On the righthand side of the screen were the words "or Me?" and was accompanied by a voice I recognized as God's. My eyes would scan the list one by one. It wasn't that each of the things in my list was wrong of itself. For example, "Paul? ....................or Me?" I knew He wasn't asking me to give Paul up, but give up expecting him to fulfill me as only my Eternal Husband can.
"The kids?.........or Me?" Could I still bless God if He took one of them from me? I love them, Lord, but I do love You more. "The house?......or Me?" Dear Jesus, I love my house, it's my home, but I'd rather have You! "Art? Shopping? Food?.....or Me?" Take them all, dear God, but don't take Your Spirit from me. I can handle anything as long as I have you!"


This encounter reminded me of one Jesus had with Peter a couple thousand years ago. "Do you love Me more than these?"

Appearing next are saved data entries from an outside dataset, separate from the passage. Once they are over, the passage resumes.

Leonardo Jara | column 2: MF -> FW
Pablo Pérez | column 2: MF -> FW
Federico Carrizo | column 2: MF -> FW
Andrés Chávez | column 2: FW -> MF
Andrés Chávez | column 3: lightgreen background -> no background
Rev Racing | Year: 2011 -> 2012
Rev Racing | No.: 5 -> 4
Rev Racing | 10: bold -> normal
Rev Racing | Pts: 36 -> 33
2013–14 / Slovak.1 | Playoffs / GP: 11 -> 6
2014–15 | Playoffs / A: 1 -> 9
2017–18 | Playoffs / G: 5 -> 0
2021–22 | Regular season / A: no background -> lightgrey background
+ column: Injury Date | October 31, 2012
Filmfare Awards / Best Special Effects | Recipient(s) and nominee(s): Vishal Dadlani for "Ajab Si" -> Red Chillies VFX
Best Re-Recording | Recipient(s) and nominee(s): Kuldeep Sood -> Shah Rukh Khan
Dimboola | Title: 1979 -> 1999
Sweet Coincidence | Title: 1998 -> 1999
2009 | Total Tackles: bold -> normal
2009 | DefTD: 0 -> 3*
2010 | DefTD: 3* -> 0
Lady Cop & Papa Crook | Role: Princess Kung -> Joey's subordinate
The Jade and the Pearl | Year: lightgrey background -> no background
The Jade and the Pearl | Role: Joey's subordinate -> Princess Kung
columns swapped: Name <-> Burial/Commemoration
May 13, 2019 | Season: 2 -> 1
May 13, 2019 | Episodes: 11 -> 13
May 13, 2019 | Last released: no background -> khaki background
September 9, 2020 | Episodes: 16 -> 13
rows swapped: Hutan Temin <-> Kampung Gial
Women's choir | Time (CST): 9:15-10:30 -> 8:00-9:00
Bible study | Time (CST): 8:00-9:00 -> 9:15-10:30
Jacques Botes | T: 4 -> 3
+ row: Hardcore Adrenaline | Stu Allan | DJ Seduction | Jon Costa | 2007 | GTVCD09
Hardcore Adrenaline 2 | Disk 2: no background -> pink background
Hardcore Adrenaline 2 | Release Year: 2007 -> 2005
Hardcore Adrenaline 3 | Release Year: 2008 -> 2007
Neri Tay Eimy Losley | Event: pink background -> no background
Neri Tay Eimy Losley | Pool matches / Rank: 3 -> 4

The list on my screen was short because God is merciful. Yet it seemed incredibly long to me. And really, really ugly. Really, really offensive. I hate to admit it, but seldom do I realize how my own sin (not the sin of "the world" or of "other people") repulses God. Seldom do I genuinely confess that my sin alone was enough to drive nails through Jesus's hands and cause God to turn His face from His own dear Son. Sure, I hear about it all the time, but sadly it's often close to being another churchy cliche' when it lands on my ears. Our pastors do a wonderful job of emphasizing both personal sin and the mercy of God, but honestly I'm quick to skim over the former to get to the latter.

This time was different. This time I didn't try to rename my sins or classify them as being "big" or "little," or "against others"or "against God" in my usual effort to minimize their impact on me. No, this time God let me feel a tiny bit of the impact sin had--and has-- on Him. If this tiny bit of the whole of my sin--one person's!--feels like a crushing tsunami, I can't bear to think what all of my sin did to Jesus. I can't bear it, I can not bear it; that's true. Jesus bore it. Only He could. It's too great for a human. At least God keeps His face toward me. He turned it away from Jesus on the cross. I've never known what it's like to have God's back toward me. He resists my pride, yes, but he never forsakes me.

After what was probably just a few minutes of meditating and grieving, I asked God's forgiveness for the idolatry I had seen on that "screen." In an instant my shame was gone. I was forgiven.

I felt a new rush of water. This one wasn't salty and crushing like a tsunami. It was fresh and uplifting. Suddenly I was transported from a dark room to a river raft, dangling my bare feet over the sides into cool water under a summer sun. Ahh, refreshing. I was free. I was in love again with my sweet Jesus. Rejoicing, I fell asleep in peace.

Thank You, God, for Your mercy. Thank you for revealing what I needed to see and then forgiving me of it.